VERBAL - INTERACTIVE GAME
- Evelyn Saunders
- Aug 19, 2019
- 2 min read
Some years ago I began playing in the digital space and thought it’d be fun to create a location-based, interactive, fan-fiction platform to intersect with existing literary and film properties. The result was Verbal and if you want to promote your novel or film, it plays along the following lines...
Geo-locative Storytelling
Locations hold memories and layers of texture and meaning. They’re portals for entering history and fantasy. Verbal Fiction uses locations to enable audiences to create, share and star in their own fan fiction stories.
To assist your fans in creating story extensions, devise a “call to action” or two.
One call to action might take the form of an invitation – such as a letter requesting the recipient (the player) to “fix” a situation.

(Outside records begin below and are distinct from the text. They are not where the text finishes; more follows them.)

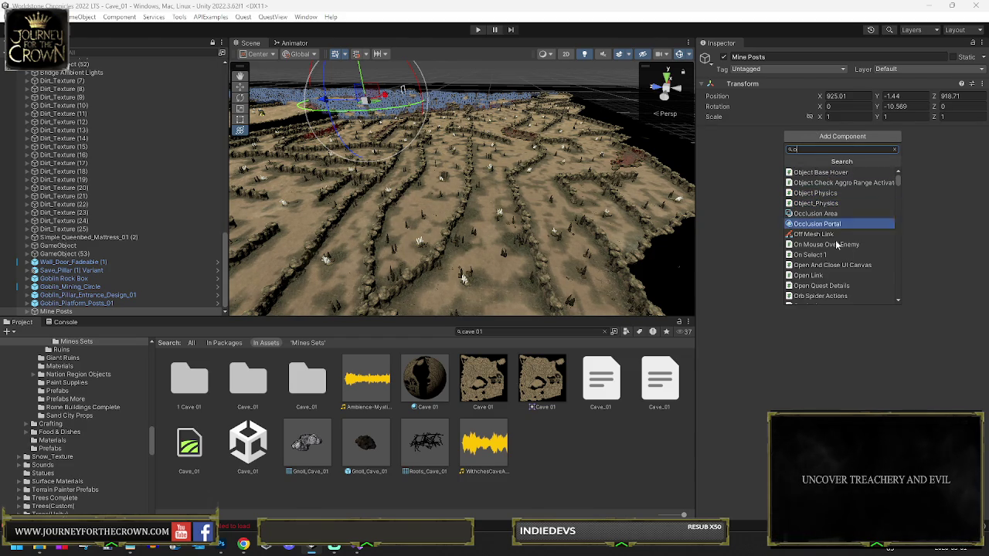
scroll(846, 265, "down", 1)
scroll(853, 263, "down", 5)
scroll(856, 262, "down", 5)
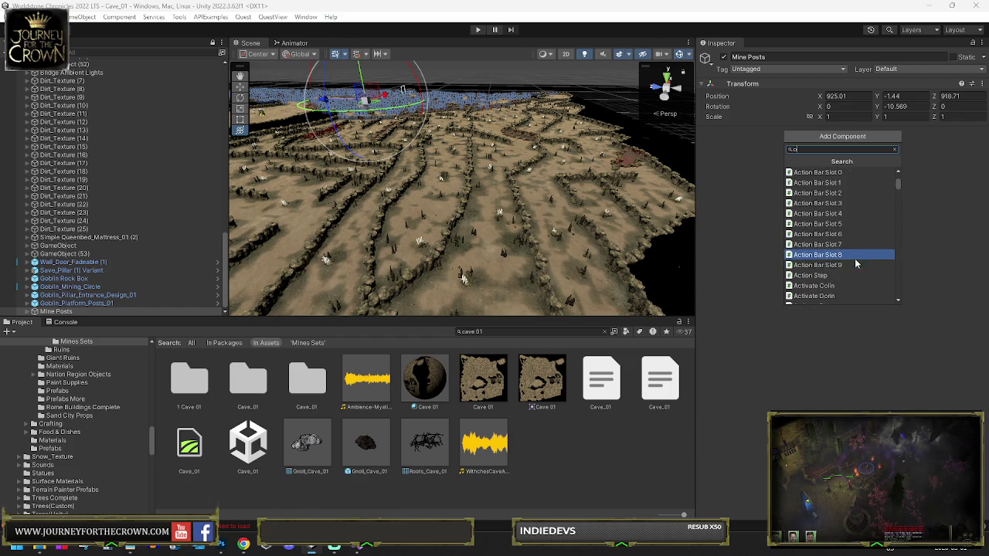
scroll(865, 255, "down", 5)
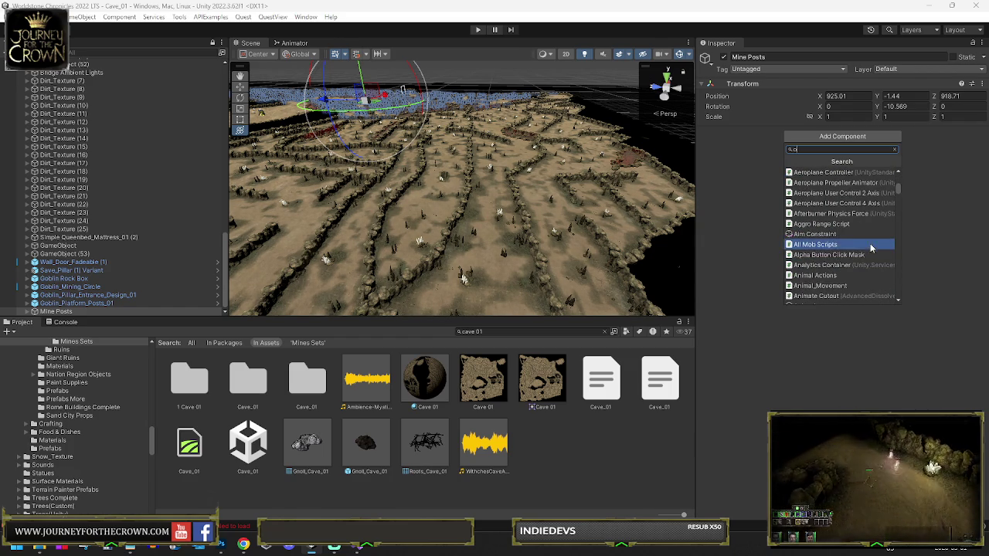
scroll(867, 247, "down", 4)
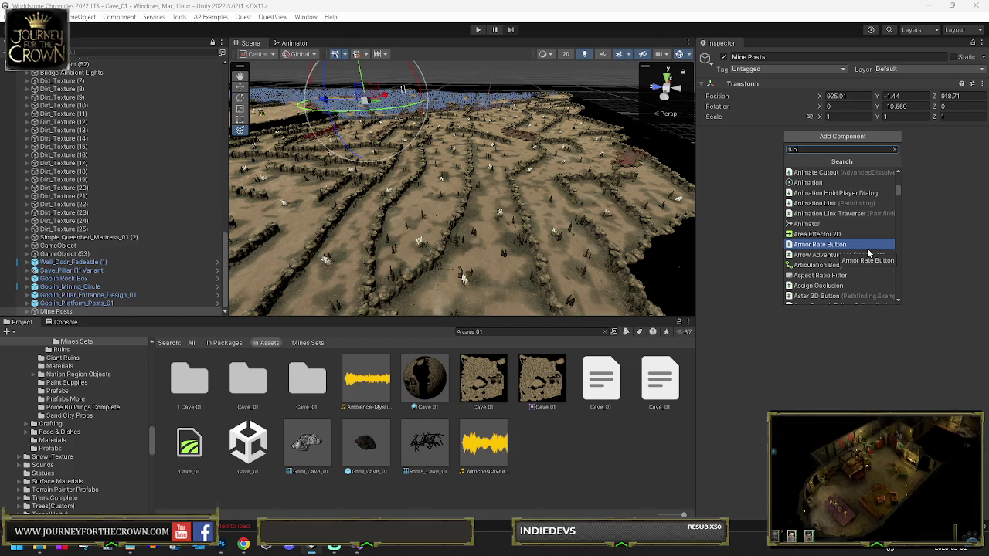
key("BackSpace")
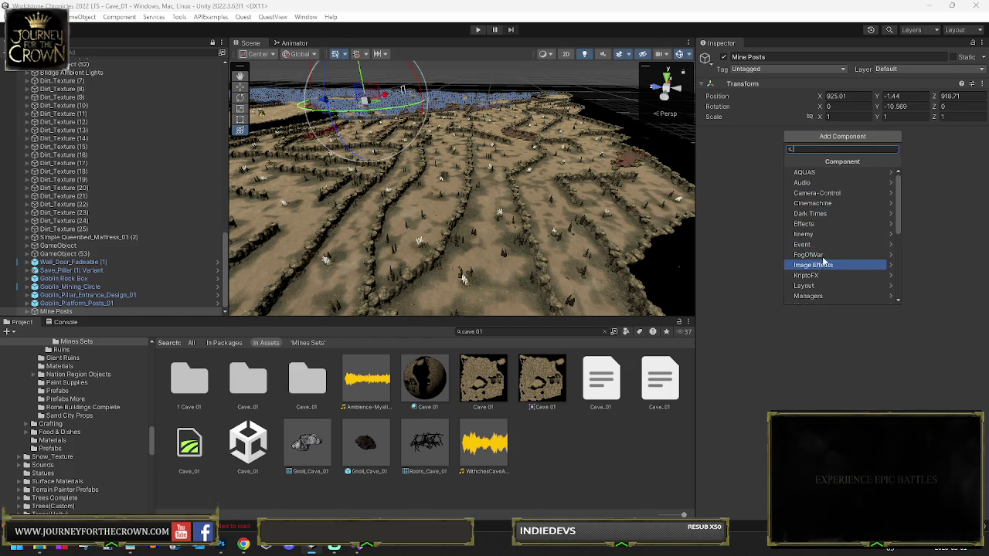
scroll(831, 265, "down", 3)
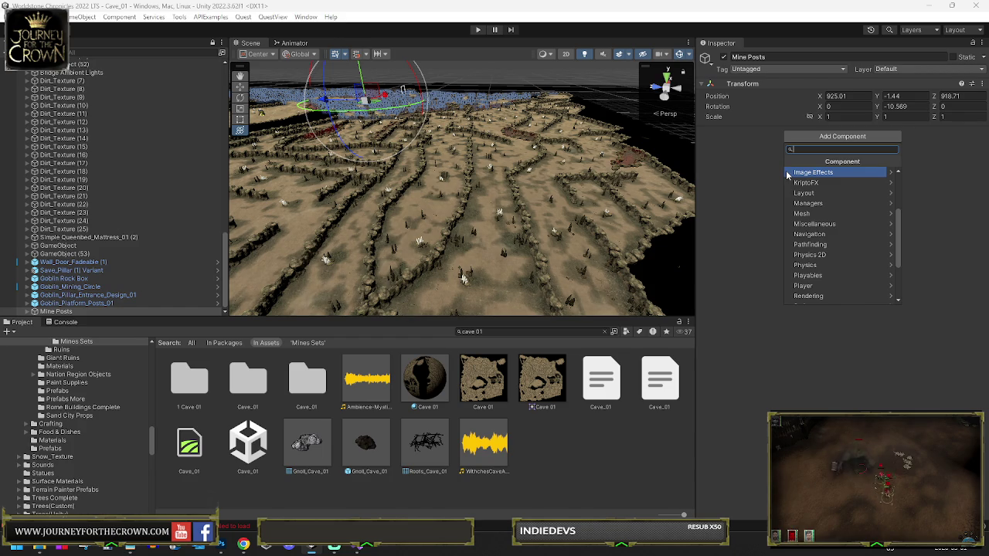
- Search 'object' and add the Random Objects script to Mine Posts
type("object")
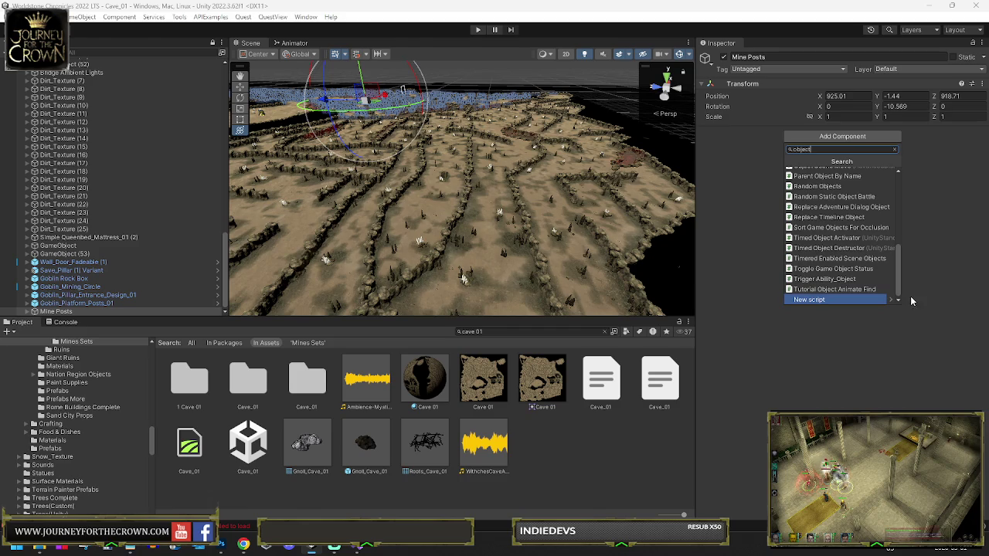
scroll(856, 251, "up", 3)
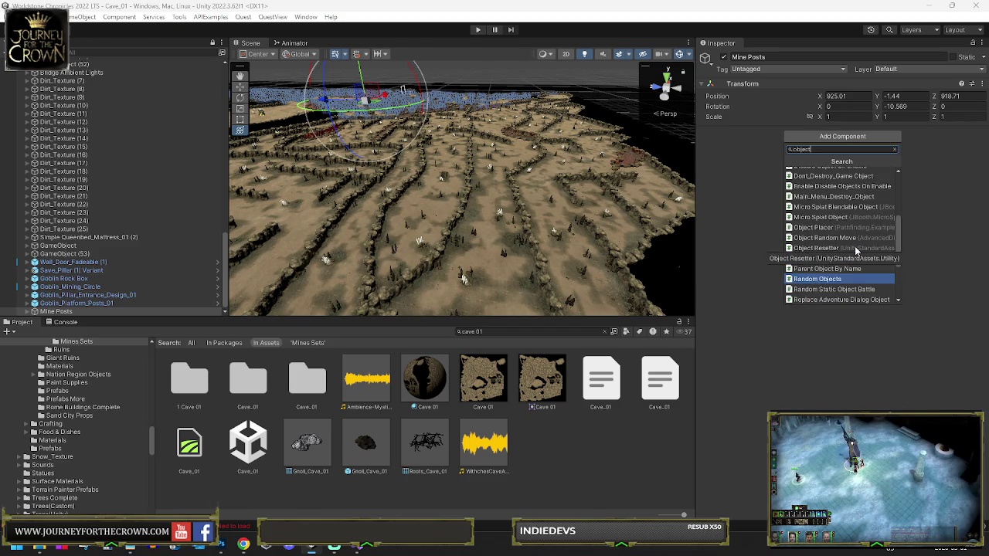
scroll(856, 251, "up", 5)
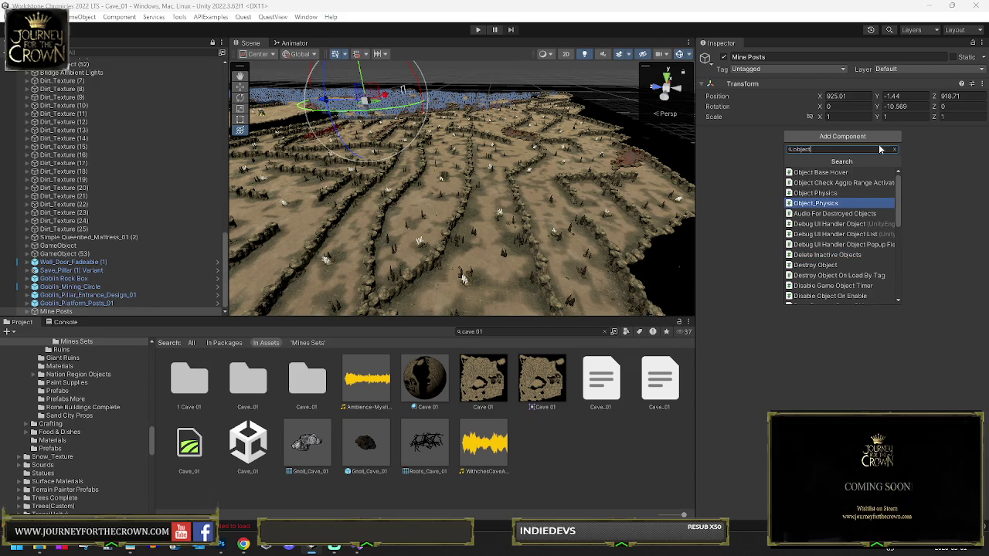
scroll(820, 223, "down", 5)
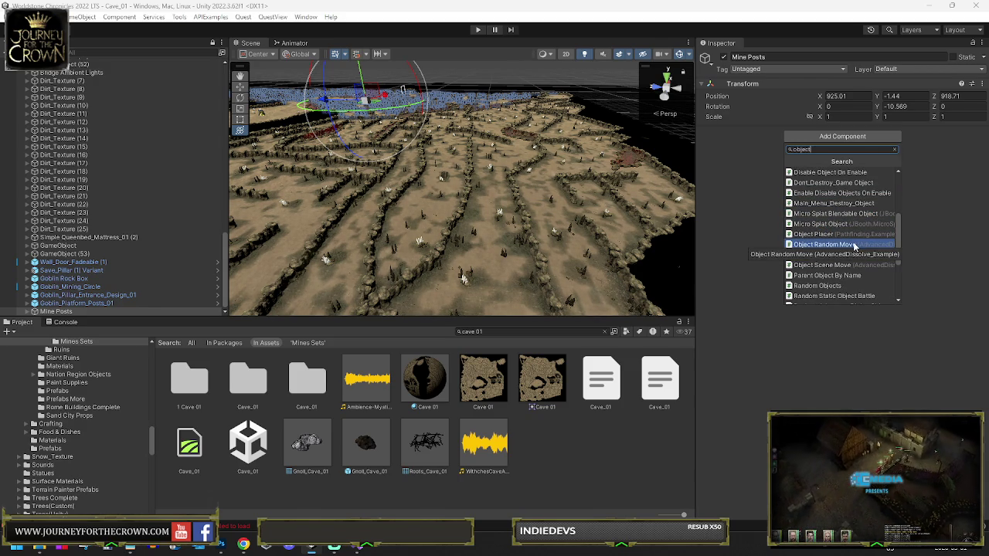
scroll(854, 248, "down", 1)
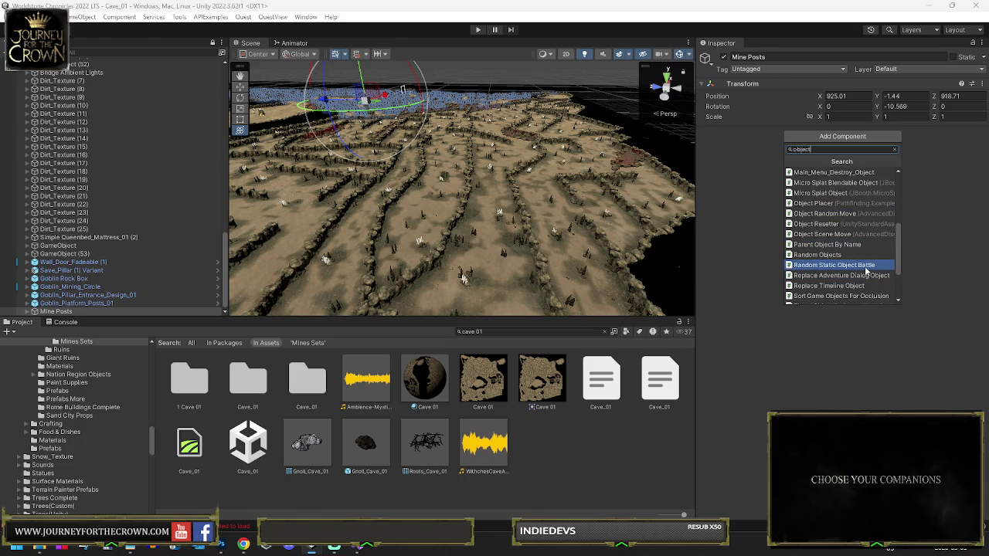
left_click(853, 255)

The second call to action might take the form of a visual diary or series of story beats matched to photographs of locations to provide an example of how a situation might be addressed or ‘fixed’. This visual diary will suggest ‘in-points’ in the narrative – a way for the fan to affect an aspect of a story (or subplot) without necessarily altering the primary storyarc.
Then, provide your fans with access to digital assets in the form of a sound library ie ambient sound recordings, sound fx, dialogue grabs, music or similar (or invite the players to create their own original assets and fill out the requisite release documentation). Players can then match the assets to a location in a way that suits the story extension they’re creating.
Instructions for players creating story extensions:
Contemplate the story extension you want to write.
Select/find/create/identify (let’s say) ten assets to use in your extension.
Structure your story arc around your interpretation of the assets.
Consider a location where each asset might belong. The link between asset and location might be a word, action, sound, image or an abstract reference to an architectural or historical detail. Surfing the net for information about certain aspects of the film or literary location might assist this process.
Create a story extension using at least 3 locations that link in with your original source (eg a gothic door handle; a water source; a police station).
For existing locations (provided by the source experience ie film or literary source), write your beat and nominate the matching asset.
To include new locations, take a photo, fill out the requisite release documentation, add your beat and nominate the matching asset.
Your story should culminate on the tenth beat.

FAQS
It is not necessary for the ‘problem’ presented in the call to action to be solved, it’s exploring the problem that provides the drama.
An asset, location photo and story beat can be arranged in any order – eg. as with a film, you might prefer the sound to play before the image is seen or the dialogue or narrative beat is read/heard.
Prototype developed with the assistance of MEGA Project (Department for Further Education, Employment, Science & Technology) and Alex Young and Rob Manson from MOB-labs.